### Collected data
·····

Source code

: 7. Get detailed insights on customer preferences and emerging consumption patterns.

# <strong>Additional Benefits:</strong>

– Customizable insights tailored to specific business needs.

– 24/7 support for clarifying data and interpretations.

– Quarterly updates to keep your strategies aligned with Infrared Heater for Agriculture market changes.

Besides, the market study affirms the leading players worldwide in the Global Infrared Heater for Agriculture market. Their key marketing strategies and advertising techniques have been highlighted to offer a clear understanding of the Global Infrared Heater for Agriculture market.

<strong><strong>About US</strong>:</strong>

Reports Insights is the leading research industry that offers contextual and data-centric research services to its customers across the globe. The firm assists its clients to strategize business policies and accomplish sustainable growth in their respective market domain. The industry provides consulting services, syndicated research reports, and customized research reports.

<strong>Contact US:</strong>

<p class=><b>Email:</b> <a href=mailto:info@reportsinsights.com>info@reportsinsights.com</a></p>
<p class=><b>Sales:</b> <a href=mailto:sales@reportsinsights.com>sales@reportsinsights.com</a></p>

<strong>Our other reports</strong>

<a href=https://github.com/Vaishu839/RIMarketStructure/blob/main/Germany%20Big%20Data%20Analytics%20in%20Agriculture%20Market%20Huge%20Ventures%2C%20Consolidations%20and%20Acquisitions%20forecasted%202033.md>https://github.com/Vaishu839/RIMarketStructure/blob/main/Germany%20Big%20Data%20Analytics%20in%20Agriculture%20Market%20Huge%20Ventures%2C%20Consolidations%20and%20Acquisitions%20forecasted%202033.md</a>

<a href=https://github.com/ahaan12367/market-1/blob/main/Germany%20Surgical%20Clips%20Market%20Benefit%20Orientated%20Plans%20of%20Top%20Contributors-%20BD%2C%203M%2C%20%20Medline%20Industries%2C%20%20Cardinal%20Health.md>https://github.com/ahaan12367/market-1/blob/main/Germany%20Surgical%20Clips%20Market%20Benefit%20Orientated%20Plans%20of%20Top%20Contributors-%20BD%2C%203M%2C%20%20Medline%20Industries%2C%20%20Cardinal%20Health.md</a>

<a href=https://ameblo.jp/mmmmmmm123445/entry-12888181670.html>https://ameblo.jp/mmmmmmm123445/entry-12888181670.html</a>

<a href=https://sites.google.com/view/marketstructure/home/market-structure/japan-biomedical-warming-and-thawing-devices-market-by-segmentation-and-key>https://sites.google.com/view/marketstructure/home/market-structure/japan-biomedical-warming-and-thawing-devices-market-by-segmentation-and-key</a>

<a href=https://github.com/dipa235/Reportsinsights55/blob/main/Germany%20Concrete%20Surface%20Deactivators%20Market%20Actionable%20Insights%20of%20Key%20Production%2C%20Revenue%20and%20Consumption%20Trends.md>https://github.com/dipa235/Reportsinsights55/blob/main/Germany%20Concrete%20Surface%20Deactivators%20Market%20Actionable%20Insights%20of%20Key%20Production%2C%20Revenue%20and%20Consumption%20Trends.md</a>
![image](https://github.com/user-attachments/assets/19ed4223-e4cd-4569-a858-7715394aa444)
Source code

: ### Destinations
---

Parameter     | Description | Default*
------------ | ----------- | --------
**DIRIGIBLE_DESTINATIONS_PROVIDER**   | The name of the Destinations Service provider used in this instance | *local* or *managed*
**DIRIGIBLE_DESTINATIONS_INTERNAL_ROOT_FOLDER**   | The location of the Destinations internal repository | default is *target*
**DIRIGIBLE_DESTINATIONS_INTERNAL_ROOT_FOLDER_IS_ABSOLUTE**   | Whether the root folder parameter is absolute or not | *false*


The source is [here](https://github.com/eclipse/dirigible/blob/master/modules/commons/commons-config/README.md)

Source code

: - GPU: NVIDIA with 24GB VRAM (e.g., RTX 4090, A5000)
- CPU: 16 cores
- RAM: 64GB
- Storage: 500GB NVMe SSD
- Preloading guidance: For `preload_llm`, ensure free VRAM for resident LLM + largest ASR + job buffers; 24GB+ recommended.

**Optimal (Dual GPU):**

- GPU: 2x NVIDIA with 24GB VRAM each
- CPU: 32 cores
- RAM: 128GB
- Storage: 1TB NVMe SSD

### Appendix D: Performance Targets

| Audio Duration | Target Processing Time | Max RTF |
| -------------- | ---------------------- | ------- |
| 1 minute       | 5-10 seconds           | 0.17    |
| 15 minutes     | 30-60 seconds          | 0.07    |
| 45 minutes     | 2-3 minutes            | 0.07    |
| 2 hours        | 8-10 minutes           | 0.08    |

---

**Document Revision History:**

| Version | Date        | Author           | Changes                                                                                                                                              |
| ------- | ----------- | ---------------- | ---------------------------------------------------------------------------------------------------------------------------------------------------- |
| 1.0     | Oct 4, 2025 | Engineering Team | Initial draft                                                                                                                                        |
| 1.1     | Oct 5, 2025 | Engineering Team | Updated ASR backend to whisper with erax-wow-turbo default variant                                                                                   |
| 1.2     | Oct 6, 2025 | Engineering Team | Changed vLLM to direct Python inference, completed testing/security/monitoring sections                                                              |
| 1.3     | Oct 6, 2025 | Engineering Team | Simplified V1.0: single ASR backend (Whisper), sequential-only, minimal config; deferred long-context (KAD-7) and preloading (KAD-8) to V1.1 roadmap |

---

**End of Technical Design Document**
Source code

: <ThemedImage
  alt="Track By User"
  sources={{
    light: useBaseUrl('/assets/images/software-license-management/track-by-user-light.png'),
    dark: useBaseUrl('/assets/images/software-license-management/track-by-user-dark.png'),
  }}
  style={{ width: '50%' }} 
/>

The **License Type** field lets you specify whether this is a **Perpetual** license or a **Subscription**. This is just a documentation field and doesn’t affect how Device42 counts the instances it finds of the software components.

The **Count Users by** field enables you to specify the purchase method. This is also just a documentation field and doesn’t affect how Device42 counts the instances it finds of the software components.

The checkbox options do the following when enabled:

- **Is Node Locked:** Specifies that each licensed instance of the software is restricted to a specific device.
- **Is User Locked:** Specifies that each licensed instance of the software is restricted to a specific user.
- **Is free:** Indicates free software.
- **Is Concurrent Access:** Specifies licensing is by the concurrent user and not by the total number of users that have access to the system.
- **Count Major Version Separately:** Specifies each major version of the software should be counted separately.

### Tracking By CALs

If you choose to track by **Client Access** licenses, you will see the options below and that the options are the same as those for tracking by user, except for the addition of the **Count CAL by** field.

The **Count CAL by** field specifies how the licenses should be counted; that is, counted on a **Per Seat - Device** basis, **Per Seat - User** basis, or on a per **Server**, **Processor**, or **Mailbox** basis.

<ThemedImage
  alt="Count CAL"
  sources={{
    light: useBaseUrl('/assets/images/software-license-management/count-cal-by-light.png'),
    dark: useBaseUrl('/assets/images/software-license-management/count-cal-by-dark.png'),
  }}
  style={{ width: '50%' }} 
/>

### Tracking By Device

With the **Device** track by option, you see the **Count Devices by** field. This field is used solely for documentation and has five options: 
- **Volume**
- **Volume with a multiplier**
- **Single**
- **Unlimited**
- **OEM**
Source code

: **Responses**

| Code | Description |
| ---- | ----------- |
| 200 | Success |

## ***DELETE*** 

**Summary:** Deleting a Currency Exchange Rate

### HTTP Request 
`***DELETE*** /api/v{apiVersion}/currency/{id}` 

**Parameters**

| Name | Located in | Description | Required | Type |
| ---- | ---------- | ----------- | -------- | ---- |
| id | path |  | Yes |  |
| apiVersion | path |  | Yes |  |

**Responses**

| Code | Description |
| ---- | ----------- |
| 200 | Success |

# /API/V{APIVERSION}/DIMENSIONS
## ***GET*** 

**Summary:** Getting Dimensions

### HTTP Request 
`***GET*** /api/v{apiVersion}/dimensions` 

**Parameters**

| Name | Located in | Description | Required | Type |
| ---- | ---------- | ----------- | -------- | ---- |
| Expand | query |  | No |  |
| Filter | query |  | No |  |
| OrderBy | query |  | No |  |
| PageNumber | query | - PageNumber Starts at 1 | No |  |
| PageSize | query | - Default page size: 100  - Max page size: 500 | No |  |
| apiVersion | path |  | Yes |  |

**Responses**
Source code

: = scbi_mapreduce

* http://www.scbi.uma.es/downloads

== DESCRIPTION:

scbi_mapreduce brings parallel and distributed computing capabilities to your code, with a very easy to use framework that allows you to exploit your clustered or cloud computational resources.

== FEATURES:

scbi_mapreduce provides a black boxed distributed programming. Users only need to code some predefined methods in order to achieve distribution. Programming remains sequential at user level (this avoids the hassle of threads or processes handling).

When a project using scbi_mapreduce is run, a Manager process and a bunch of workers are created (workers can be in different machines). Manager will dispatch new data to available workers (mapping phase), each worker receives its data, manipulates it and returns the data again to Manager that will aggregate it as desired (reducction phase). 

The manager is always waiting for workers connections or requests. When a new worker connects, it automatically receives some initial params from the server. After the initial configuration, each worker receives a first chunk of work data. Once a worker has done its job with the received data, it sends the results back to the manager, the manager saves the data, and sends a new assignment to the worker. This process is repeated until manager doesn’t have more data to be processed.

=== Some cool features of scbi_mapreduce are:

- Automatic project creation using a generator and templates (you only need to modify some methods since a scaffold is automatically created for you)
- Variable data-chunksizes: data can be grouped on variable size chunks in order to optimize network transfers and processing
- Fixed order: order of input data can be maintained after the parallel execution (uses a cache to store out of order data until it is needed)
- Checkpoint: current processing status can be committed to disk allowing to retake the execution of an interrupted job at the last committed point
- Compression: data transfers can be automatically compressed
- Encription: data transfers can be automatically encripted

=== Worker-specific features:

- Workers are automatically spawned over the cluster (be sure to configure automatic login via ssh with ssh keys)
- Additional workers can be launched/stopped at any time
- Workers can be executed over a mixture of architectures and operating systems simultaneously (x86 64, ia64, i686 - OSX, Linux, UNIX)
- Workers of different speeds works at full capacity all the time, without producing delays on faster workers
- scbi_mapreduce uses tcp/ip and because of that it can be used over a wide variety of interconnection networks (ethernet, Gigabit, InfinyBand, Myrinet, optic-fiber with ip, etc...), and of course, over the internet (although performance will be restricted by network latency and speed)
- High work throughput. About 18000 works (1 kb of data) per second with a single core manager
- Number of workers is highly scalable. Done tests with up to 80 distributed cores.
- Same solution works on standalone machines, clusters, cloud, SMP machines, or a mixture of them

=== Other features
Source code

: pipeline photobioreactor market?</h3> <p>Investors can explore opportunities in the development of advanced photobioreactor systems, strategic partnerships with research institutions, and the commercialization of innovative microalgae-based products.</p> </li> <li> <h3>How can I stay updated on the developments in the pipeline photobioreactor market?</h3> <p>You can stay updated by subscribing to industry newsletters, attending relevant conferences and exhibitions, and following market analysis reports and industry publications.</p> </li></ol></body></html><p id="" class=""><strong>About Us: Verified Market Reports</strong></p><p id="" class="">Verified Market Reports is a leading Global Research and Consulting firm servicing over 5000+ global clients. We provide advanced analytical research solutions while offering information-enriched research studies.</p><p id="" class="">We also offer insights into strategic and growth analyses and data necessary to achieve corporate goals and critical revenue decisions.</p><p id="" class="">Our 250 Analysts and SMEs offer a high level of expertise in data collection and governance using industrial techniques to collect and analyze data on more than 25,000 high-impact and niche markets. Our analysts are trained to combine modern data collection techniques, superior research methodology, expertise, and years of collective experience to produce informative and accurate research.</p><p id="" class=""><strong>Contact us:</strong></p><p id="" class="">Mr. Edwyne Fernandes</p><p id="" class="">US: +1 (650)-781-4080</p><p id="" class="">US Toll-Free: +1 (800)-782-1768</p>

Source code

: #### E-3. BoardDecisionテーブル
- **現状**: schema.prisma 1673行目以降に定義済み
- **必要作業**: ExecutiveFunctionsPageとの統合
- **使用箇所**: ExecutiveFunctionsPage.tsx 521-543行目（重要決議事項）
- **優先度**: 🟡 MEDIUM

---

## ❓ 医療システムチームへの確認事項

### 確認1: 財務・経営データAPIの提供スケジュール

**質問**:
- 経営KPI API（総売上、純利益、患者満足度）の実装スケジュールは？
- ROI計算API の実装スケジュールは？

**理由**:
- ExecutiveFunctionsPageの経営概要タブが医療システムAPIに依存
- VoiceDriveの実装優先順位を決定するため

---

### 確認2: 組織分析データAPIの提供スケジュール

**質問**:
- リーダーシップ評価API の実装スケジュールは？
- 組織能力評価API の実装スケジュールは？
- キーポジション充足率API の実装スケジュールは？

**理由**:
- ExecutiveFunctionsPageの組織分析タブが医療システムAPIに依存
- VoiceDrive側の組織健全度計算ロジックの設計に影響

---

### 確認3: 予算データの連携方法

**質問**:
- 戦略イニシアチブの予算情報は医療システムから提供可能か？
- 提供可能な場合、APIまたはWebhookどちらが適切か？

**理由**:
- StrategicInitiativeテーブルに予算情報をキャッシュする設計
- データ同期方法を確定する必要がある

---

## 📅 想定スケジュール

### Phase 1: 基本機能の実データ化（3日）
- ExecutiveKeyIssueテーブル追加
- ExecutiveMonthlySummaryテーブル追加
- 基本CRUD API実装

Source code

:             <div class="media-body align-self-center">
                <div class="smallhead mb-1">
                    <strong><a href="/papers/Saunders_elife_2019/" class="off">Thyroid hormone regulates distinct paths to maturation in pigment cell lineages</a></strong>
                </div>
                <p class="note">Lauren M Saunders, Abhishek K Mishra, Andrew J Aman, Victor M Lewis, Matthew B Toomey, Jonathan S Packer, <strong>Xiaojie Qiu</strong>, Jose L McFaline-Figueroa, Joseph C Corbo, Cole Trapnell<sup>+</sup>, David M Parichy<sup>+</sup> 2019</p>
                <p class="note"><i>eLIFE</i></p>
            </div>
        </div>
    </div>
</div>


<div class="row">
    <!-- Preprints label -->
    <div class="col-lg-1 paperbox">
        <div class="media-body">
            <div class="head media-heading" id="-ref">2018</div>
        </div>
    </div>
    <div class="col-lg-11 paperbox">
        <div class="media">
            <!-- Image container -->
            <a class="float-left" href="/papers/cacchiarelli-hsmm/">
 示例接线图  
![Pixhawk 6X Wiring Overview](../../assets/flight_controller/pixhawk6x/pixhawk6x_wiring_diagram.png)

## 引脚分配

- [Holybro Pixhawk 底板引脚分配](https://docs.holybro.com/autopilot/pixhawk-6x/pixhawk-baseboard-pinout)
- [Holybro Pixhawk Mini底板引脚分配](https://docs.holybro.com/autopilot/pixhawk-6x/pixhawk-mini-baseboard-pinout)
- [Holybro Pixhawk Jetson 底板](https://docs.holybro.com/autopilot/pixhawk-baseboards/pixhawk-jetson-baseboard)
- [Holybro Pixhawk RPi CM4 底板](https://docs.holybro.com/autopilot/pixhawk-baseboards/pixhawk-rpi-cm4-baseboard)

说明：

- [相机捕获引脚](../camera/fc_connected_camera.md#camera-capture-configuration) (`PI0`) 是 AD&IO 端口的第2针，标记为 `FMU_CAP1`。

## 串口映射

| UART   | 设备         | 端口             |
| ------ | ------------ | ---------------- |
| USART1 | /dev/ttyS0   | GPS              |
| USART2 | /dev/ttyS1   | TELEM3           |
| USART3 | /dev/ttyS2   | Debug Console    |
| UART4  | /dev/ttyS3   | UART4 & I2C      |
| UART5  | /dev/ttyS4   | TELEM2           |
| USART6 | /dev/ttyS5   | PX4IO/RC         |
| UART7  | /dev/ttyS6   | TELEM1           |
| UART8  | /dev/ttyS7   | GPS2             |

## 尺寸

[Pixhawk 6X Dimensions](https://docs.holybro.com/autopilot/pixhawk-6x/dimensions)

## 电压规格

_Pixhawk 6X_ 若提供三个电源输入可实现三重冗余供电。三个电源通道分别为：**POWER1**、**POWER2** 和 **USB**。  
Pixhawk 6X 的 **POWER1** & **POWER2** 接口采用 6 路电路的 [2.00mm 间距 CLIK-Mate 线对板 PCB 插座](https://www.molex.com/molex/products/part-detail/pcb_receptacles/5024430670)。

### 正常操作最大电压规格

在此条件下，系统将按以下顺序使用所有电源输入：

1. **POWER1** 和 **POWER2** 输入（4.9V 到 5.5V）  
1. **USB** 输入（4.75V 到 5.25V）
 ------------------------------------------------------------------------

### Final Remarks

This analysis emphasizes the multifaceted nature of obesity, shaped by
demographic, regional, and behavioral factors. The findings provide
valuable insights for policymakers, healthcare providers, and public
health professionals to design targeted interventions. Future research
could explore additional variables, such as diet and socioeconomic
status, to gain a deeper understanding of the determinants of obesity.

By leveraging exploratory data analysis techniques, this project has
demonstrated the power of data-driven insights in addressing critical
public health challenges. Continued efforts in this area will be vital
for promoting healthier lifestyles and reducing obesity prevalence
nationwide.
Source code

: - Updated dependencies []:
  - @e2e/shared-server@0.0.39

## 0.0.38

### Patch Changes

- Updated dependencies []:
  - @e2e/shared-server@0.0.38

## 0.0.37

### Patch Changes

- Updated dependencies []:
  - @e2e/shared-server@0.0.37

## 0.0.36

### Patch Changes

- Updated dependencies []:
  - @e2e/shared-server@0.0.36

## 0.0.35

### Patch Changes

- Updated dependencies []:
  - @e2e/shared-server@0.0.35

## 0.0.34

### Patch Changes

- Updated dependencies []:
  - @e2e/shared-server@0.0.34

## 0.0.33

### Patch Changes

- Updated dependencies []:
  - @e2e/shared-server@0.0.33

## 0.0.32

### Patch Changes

·····

Counting with case sensitivity, how many lines in the rows above contain the string "systems"? Give only the number.

2